Art. 3.De aanvrager voegt bij zijn aanvraag alle nuttige bewijsstukken vermeld in de bijlage van dit besluit.

Art. 4.De aanvrager geeft het Ministerie van Middenstand en Landbouw, evenals de bevoegde provinciale besturen, de toelating bij het Nationaal Instituut voor de Statistiek de gegevens van de hem betreffende land- en tuinbouwtellingen op te vragen en er rekening mee te houden als ze in tegenspraak zijn met de gegevens van zijn aanvraag.

Art. 5.Als de weideoppervlakte vermeld in het aanvraagformulier groter is dan de weideoppervlakte die werd aangegeven bij de oppervlakteaangifte voor de toekenning van premies voor bepaalde akkerbouwgewassen of voor rundvee die in 1996 bij het Ministerie van Middenstand en Landbouw werd ingediend wordt de schadeloosstelling beperkt tot de bij de oppervlakteaangifte aangegeven oppervlakte tijdelijke en blijvende weiden. Ingeval er geen oppervlakteaangifte in 1996 werd ingediend, zal er met de land- en tuinbouwtelling van 15 mei 1996 rekening gehouden worden.

Art. 6.Onverminderd de strafbepalingen vervat in het koninklijk besluit van 31 mei 1933 betreffende de verklaringen te doen in verband met de subsidies, vergoedingen of toelagen van elke aard, die geheel of ten dele ten laste van de Staat zijn, gewijzigd door de wet van 7 juni 1994, zal de toelage geweigerd worden aan de aanvragers, die een verklaring hebben gedaan die, na onderzoek, geheel of gedeeltelijk vals blijkt te zijn.

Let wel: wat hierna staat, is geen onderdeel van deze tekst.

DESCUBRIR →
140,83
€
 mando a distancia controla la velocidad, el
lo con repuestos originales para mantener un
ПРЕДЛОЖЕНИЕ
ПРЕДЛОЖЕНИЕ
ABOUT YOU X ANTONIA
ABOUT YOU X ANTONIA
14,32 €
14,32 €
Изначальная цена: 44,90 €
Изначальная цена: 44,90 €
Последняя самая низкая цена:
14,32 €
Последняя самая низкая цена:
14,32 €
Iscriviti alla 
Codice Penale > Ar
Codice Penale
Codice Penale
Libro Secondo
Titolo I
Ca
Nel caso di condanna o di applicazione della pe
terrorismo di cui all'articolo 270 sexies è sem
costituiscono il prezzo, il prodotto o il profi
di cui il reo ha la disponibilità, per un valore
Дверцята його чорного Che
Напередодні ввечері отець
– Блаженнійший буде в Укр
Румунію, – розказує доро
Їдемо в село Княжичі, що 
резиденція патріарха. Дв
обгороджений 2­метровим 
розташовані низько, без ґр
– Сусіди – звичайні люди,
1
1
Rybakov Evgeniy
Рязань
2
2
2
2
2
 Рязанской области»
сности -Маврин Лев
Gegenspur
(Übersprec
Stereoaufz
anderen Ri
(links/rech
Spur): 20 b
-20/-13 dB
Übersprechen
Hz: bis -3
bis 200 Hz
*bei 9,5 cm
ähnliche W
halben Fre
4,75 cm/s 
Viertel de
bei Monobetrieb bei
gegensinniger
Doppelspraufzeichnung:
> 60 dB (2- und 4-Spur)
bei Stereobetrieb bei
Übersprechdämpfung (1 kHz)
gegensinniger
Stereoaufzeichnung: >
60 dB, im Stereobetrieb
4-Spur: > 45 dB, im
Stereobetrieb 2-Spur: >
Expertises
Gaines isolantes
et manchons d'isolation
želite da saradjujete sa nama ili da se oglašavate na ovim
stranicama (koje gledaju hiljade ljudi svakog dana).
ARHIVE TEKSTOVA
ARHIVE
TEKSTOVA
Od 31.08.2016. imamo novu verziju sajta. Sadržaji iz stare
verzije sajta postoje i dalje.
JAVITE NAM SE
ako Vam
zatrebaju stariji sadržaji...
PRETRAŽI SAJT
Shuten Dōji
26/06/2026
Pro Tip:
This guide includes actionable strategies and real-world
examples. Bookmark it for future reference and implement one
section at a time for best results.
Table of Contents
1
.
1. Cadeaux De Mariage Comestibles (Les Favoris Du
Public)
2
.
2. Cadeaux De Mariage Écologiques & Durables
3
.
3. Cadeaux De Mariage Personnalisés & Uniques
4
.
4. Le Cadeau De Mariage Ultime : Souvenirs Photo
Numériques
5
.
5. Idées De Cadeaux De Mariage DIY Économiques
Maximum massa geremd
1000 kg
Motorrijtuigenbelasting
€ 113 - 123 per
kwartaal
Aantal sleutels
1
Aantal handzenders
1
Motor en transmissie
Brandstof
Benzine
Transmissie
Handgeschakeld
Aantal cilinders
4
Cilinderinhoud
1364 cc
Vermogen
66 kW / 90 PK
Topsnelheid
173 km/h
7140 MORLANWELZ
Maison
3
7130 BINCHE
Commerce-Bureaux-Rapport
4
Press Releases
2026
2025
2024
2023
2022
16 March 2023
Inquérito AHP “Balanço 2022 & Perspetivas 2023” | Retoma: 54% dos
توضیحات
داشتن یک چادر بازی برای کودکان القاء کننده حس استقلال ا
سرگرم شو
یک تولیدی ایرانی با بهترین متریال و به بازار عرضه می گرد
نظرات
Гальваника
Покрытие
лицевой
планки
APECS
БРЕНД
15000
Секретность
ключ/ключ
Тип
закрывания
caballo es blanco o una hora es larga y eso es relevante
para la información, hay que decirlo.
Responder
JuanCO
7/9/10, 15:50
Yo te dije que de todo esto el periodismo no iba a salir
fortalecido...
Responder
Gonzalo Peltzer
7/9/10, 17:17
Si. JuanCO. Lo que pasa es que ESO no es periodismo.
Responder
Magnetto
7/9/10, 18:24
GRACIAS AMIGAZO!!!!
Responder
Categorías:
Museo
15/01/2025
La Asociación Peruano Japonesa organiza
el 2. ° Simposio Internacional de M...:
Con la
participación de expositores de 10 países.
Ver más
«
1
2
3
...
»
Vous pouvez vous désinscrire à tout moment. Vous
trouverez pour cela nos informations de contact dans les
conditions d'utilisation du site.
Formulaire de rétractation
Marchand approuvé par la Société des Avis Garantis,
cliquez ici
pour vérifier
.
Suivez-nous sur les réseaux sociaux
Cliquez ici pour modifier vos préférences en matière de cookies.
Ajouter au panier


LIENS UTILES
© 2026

Art. 7.Dit besluit treedt in werking de dag waarop het in het Belgisch Staatsblad wordt bekendgemaakt.

Brussel, 1 maart 1999.

K. PINXTEN

Bijlage bij het ministerieel besluit van 1 maart 1999 Ministerieel besluit van 1 maart 1999 tot uitvoering van het koninklijk besluit van 1 maart 1999 waarbij de schade veroorzaakt aan de weiden door de droogte van 1996 in verscheidene gemeenten van de provincies Henegouwen, Namen, en Luxemburg, als een landbouwramp wordt beschouwd, waarbij de geografische omvang van deze ramp wordt afgebakend en waarbij de schadeloosstelling van de schade wordt vastgesteld De ondergetekende (naam in drukletters en voornamen . . . . . . . . . . wonende . . . . . straat, nr .............., postnummer.............., gemeente . . . . . , nummer van postcheck- of bankrekening ............................., vraagt de tussenkomst van het Rampenfonds om te genieten van de schadeloosstelling voorzien door bovenvermeld koninklijk besluit (1).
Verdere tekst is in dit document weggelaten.